> **EXERCISE BRIEF**
Print what the records say exactly, and omit the pictures.

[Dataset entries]
····················

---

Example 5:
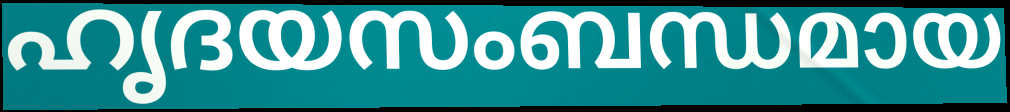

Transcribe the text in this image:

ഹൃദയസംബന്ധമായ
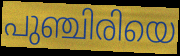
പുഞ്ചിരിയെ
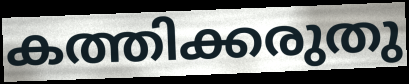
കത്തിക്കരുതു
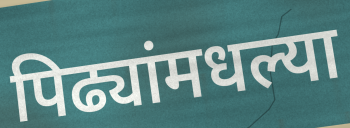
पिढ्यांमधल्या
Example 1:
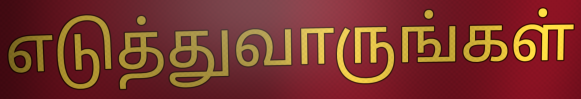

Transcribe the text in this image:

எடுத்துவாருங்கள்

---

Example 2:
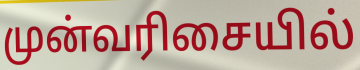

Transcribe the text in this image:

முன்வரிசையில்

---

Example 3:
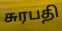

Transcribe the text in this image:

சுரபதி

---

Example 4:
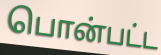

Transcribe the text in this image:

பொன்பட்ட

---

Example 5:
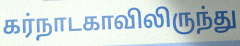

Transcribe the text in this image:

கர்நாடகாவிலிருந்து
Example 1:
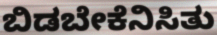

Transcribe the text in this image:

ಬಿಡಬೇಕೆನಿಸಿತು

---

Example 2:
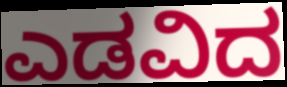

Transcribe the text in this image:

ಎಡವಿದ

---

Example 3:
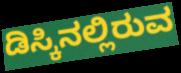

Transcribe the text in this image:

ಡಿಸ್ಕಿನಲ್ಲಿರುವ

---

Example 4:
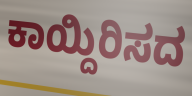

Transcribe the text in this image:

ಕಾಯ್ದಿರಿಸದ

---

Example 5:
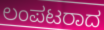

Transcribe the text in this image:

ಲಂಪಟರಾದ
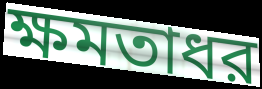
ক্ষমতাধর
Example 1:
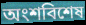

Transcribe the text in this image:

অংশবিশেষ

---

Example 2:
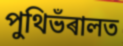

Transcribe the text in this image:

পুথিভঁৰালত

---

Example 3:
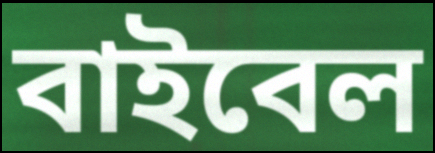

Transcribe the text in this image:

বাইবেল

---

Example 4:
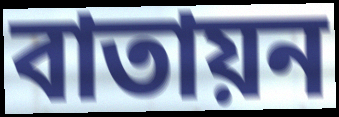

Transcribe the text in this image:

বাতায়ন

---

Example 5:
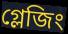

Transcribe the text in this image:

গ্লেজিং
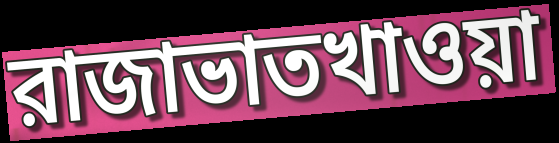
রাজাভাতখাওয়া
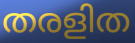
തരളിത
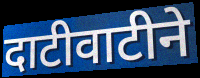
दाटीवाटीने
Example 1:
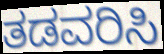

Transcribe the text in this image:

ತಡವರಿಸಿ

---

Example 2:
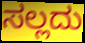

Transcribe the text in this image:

····················

> **EXERCISE SOLUTION**
---

Example 5:

Transcribe the text in this image:

ഹൃദയസംബന്ധമായ
പുഞ്ചിരിയെ
കത്തിക്കരുതു
पिढ्यांमधल्या
Example 1:

Transcribe the text in this image:

எடுத்துவாருங்கள்

---

Example 2:

Transcribe the text in this image:

முன்வரிசையில்

---

Example 3:

Transcribe the text in this image:

சுரபதி

---

Example 4:

Transcribe the text in this image:

பொன்பட்ட

---

Example 5:

Transcribe the text in this image:

கர்நாடகாவிலிருந்து
Example 1:

Transcribe the text in this image:

ಬಿಡಬೇಕೆನಿಸಿತು

---

Example 2:

Transcribe the text in this image:

ಎಡವಿದ

---

Example 3:

Transcribe the text in this image:

ಡಿಸ್ಕಿನಲ್ಲಿರುವ

---

Example 4:

Transcribe the text in this image:

ಕಾಯ್ದಿರಿಸದ

---

Example 5:

Transcribe the text in this image:

ಲಂಪಟರಾದ
ক্ষমতাধর
Example 1:

Transcribe the text in this image:

অংশবিশেষ

---

Example 2:

Transcribe the text in this image:

পুথিভঁৰালত

---

Example 3:

Transcribe the text in this image:

বাইবেল

---

Example 4:

Transcribe the text in this image:

বাতায়ন

---

Example 5:

Transcribe the text in this image:

গ্লেজিং
রাজাভাতখাওয়া
തരളിത
दाटीवाटीने
Example 1:

Transcribe the text in this image:

ತಡವರಿಸಿ

---

Example 2:

Transcribe the text in this image:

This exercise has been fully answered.